Bank of America Securities a désigné Ryanair et International Airlines Group (IAG) comme ses meilleurs choix dans le secteur aéronautique, invoquant l'offre d'Apollo Global Management pour easyJet comme un potentiel catalyseur d'une vague de consolidation tant attendue dans le secteur convoité de l'aviation en Europe.
Dans une note de recherche publiée mercredi, BofA a estimé que l’intérêt des fonds de capital-investissement pour ce secteur pourrait réduire les écarts de valorisation entre les compagnies aériennes publiques et privées en reflétant mieux la valeur de rareté des actifs de la flotte, des créneaux d’atterrissage, des livres d’ordres et des plates-formes adaptées. La banque a précisé que cela pourrait entraîner une hausse des multiples de capitalisation du secteur.
"Le mouvement d'Apollo repositionne le focus de l'industrie du transport aérien de la croissance de la capacité vers la discipline des rendements", a déclaré BofA. "Cette dynamique favorise les opérateurs disposant de flottes, de slots et de livres d'ordres rares – les qualités qui sous-tendent nos choix les plus intéressants."
Selon l'analyse de BofA, l'Europe reste bien moins consolidée que les États-Unis. Les quatre plus grands transporteurs américains contrôlent environ 80 % de la capacité domestique, tandis que les petites compagnies européennes détiennent toujours environ un tiers de la capacité intra-européenne. Cependant, la banque a noté que le marché européen se dirige graduellement vers la structure plus concentrée observée aux États-Unis au fil du temps.
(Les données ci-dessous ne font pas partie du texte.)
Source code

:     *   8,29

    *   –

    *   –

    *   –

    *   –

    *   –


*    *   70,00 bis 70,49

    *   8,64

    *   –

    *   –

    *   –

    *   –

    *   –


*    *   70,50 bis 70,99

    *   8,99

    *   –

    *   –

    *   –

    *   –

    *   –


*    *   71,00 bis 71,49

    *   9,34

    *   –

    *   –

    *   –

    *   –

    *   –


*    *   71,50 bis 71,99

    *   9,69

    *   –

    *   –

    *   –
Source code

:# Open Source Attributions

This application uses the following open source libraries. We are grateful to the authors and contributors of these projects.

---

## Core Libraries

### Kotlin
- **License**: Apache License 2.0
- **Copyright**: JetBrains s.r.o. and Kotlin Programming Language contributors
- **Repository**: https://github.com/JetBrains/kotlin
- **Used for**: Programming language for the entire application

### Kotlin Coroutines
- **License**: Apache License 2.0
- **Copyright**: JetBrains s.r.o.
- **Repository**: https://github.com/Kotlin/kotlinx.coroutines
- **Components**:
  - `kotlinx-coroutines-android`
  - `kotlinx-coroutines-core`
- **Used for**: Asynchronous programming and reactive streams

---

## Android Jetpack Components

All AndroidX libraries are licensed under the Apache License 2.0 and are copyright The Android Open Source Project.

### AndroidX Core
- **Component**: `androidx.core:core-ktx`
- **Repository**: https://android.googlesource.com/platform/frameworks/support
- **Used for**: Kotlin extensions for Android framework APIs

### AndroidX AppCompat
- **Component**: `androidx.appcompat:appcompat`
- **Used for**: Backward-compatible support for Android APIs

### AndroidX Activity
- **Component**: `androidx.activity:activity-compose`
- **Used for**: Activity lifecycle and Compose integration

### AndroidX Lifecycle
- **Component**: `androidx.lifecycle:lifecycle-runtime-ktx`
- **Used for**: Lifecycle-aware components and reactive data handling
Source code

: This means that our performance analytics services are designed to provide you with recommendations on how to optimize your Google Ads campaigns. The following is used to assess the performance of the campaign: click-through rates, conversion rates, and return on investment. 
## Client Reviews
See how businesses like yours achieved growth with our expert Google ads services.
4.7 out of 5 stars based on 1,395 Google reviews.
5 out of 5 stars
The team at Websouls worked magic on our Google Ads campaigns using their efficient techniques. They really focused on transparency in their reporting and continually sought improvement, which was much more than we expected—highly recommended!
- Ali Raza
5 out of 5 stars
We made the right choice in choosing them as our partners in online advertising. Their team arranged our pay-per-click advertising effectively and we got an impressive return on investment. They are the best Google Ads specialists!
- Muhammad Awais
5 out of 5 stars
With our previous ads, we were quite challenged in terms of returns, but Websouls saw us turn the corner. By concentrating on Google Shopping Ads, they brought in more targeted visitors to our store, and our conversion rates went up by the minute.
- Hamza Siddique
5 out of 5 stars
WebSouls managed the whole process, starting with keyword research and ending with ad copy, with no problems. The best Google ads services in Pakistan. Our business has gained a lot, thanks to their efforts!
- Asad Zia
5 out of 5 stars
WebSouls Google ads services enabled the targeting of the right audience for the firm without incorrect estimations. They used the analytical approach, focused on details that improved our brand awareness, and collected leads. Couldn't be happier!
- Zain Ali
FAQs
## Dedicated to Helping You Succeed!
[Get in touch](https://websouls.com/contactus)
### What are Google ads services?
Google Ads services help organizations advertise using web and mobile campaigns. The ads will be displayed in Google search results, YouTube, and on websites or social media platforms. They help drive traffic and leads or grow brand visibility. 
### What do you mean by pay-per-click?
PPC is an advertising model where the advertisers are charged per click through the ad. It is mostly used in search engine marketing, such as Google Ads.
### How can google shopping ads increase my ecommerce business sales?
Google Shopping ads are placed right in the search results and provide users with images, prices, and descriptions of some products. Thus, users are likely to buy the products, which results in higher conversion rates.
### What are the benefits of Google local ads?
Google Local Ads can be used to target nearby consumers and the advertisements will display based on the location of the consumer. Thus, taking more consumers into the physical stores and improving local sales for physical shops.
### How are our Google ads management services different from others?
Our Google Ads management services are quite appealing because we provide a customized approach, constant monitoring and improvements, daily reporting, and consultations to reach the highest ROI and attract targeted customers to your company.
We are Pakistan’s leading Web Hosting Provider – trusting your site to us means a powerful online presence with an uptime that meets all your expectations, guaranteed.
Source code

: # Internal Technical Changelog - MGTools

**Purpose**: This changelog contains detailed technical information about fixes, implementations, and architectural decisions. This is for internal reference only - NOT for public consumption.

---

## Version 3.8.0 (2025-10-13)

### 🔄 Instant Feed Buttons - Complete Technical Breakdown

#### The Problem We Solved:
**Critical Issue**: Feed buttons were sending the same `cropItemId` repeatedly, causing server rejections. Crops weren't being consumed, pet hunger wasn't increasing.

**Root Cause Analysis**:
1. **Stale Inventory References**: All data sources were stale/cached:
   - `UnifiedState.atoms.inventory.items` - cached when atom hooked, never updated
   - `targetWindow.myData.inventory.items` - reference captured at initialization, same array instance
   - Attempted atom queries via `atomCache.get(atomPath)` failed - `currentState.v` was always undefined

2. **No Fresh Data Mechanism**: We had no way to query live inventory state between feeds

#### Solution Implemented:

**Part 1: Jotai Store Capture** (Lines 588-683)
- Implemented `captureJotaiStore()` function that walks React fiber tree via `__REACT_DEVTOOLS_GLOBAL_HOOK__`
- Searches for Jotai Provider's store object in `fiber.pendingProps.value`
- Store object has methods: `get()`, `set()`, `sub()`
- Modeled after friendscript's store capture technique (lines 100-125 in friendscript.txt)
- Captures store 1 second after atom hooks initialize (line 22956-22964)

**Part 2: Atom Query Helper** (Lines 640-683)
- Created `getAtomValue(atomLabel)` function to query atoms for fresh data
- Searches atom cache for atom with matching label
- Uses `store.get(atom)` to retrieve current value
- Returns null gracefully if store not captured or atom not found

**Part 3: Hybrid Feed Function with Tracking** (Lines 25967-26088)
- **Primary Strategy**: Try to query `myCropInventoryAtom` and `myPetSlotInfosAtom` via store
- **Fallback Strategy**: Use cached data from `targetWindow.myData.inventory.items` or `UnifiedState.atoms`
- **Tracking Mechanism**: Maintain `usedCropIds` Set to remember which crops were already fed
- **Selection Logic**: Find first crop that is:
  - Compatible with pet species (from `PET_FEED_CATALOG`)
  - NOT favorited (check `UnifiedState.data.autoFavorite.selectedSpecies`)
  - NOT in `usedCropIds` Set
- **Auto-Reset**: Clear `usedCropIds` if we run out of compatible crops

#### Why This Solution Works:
Ryanair a été évalué "Achat" et désigné comme la sélection la plus forte de BofA, permettant de bénéficier de la consolidation européenne et de gagner des parts de marché. La banque a reconnu que Ryanair se chevauche avec easyJet sur un nombre de routes un peu plus importants que Jet2, mais a précisé que ces routes partagées ne correspondent que à environ 13 % du réseau plus vaste de Ryanair, ce qui limite son exposition directe à toute évolution du réseau de easyJet.
L'IAG était également cité parmi les principales compagnies aériennes européennes sélectionnées par BofA, bien que la note ne portait pas de notation spécifique dans le document extrait.
Cette étude s'inscrit dans un contexte où les compagnies aériennes européennes ont longtemps été en retard par rapport à leurs collègues américaines en matière de consolidation du secteur, malgré des rumeurs constantes selon lesquelles les coûts croissants, les contraintes en matière de places et la pression concurrentielle obligeraient finalement à entreprendre davantage de transactions de fusion et d'acquisition.